Segment Open

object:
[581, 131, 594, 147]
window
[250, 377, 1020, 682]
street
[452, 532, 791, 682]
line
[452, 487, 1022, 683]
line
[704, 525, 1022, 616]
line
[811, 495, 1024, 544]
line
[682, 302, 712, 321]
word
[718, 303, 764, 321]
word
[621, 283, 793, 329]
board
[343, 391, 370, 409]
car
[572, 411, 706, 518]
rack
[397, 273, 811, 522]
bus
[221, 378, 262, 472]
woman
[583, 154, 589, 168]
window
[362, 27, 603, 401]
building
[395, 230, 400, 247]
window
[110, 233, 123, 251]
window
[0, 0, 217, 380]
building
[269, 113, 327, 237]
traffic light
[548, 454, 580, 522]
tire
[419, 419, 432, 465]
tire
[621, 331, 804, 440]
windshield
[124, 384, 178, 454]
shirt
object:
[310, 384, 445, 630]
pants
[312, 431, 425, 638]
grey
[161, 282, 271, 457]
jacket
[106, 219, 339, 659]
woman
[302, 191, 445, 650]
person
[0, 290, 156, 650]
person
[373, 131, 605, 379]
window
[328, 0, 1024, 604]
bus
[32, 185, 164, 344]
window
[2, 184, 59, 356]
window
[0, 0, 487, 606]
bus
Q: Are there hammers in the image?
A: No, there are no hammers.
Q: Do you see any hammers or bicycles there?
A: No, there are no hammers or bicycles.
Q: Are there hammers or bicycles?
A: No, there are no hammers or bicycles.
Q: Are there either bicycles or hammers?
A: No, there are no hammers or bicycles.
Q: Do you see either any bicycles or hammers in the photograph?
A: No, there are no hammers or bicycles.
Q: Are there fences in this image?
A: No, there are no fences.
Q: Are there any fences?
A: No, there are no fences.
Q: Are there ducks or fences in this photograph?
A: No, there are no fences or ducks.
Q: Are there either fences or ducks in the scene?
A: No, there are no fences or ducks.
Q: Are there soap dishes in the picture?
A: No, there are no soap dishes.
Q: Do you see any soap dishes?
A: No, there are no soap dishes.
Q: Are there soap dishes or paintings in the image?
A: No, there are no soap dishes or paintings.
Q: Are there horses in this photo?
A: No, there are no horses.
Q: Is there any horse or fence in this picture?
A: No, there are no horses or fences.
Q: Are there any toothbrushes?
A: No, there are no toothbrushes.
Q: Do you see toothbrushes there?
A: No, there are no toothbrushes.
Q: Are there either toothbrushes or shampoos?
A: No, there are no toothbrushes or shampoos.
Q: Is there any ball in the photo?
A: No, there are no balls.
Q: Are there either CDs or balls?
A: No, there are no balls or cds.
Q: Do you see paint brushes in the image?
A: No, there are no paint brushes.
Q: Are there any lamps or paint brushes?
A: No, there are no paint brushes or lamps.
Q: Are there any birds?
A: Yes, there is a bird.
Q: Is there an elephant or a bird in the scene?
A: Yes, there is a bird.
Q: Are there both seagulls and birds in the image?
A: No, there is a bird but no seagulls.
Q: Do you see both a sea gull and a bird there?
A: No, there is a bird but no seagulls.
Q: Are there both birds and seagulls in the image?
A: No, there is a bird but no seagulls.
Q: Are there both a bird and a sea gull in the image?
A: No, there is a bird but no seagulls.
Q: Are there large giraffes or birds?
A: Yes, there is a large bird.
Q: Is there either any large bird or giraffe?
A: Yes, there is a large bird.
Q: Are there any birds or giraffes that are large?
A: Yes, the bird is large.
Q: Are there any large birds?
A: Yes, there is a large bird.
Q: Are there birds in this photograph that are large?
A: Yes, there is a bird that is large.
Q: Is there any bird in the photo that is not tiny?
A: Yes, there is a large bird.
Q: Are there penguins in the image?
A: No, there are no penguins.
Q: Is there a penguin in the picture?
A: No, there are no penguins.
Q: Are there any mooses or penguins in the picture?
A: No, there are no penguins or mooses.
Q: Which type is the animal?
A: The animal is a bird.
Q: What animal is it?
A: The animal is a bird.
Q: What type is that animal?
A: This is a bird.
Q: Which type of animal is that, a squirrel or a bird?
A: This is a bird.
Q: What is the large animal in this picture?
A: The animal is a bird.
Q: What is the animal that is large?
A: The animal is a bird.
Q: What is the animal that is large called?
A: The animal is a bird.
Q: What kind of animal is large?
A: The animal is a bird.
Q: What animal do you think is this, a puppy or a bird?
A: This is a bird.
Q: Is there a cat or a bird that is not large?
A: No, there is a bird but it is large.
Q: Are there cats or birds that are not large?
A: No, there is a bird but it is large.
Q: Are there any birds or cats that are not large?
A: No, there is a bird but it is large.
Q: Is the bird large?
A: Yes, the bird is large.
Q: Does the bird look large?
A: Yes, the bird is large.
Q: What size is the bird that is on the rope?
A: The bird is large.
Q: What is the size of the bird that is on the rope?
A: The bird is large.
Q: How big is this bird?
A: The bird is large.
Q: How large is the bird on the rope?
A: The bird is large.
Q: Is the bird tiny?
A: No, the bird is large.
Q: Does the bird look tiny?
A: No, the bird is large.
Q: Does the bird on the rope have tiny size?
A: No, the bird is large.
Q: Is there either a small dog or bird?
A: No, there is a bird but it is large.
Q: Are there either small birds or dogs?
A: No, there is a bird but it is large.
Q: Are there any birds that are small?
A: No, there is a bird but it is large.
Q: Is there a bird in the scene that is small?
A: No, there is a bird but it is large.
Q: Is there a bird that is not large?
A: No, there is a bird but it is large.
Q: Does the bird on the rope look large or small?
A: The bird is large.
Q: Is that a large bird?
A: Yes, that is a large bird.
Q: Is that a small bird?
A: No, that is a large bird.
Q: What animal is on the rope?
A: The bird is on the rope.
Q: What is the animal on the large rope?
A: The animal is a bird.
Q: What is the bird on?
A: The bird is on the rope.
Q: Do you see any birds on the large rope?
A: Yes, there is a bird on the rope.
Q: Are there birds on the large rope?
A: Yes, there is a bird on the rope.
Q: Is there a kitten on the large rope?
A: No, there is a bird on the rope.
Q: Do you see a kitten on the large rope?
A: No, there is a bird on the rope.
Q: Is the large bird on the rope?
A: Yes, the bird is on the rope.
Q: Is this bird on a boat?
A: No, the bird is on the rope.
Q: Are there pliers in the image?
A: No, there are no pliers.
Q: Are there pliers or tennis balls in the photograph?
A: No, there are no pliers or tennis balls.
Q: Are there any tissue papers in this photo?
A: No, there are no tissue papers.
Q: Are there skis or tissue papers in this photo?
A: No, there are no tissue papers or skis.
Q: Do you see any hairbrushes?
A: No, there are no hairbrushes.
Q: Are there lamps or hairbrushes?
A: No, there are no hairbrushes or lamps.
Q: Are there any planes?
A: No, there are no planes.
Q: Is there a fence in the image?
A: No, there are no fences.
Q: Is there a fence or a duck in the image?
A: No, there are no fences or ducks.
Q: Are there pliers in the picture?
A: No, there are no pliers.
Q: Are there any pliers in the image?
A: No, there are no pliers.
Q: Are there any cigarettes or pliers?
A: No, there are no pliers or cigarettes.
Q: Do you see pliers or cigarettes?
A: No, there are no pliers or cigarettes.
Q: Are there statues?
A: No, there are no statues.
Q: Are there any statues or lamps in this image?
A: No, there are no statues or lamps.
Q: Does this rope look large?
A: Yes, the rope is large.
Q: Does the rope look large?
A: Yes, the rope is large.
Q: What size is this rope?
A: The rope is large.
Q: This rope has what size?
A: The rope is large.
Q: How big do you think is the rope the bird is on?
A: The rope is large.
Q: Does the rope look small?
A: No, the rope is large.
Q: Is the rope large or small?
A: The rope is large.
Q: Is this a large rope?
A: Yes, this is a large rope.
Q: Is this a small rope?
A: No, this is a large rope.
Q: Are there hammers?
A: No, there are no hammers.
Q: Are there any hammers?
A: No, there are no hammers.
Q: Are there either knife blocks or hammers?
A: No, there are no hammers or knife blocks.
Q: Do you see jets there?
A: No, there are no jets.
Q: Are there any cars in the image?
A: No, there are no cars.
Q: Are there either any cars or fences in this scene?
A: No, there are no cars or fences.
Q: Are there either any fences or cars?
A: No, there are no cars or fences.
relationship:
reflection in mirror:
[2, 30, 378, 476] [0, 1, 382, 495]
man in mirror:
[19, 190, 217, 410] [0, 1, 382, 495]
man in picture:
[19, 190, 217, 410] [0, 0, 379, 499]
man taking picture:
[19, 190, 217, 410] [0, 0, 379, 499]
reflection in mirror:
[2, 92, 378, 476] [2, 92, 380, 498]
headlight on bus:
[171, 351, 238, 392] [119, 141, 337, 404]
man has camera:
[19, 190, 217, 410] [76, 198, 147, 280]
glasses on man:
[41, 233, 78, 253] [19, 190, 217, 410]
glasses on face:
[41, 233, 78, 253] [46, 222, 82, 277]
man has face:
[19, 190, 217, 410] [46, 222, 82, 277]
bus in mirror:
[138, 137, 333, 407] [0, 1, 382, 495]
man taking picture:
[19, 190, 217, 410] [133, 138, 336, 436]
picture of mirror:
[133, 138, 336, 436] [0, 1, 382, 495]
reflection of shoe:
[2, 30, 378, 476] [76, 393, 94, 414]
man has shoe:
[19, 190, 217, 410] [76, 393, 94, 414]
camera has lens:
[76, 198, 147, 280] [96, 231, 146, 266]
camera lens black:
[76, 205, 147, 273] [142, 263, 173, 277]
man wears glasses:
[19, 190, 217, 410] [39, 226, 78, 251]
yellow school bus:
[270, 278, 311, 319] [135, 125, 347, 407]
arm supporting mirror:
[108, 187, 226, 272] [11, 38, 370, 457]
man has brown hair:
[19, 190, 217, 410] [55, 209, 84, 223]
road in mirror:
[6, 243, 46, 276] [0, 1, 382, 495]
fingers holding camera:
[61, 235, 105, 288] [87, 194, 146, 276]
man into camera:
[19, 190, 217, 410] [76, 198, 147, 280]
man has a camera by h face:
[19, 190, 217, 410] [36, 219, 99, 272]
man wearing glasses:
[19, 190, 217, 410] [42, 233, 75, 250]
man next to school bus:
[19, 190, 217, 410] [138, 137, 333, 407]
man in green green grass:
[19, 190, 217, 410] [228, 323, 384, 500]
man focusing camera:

Segment Closed

**ABOUT THIS TASK**
Copy the records again, starting with the line that contains "[161, 282, 271, 457]" and going on through the line that contains "A: No, there are no horses.". Substitute "scene" for "photograph" and leave everything else unchanged.

**TASK ANSWER**
[161, 282, 271, 457]
jacket
[106, 219, 339, 659]
woman
[302, 191, 445, 650]
person
[0, 290, 156, 650]
person
[373, 131, 605, 379]
window
[328, 0, 1024, 604]
bus
[32, 185, 164, 344]
window
[2, 184, 59, 356]
window
[0, 0, 487, 606]
bus
Q: Are there hammers in the image?
A: No, there are no hammers.
Q: Do you see any hammers or bicycles there?
A: No, there are no hammers or bicycles.
Q: Are there hammers or bicycles?
A: No, there are no hammers or bicycles.
Q: Are there either bicycles or hammers?
A: No, there are no hammers or bicycles.
Q: Do you see either any bicycles or hammers in the scene?
A: No, there are no hammers or bicycles.
Q: Are there fences in this image?
A: No, there are no fences.
Q: Are there any fences?
A: No, there are no fences.
Q: Are there ducks or fences in this scene?
A: No, there are no fences or ducks.
Q: Are there either fences or ducks in the scene?
A: No, there are no fences or ducks.
Q: Are there soap dishes in the picture?
A: No, there are no soap dishes.
Q: Do you see any soap dishes?
A: No, there are no soap dishes.
Q: Are there soap dishes or paintings in the image?
A: No, there are no soap dishes or paintings.
Q: Are there horses in this photo?
A: No, there are no horses.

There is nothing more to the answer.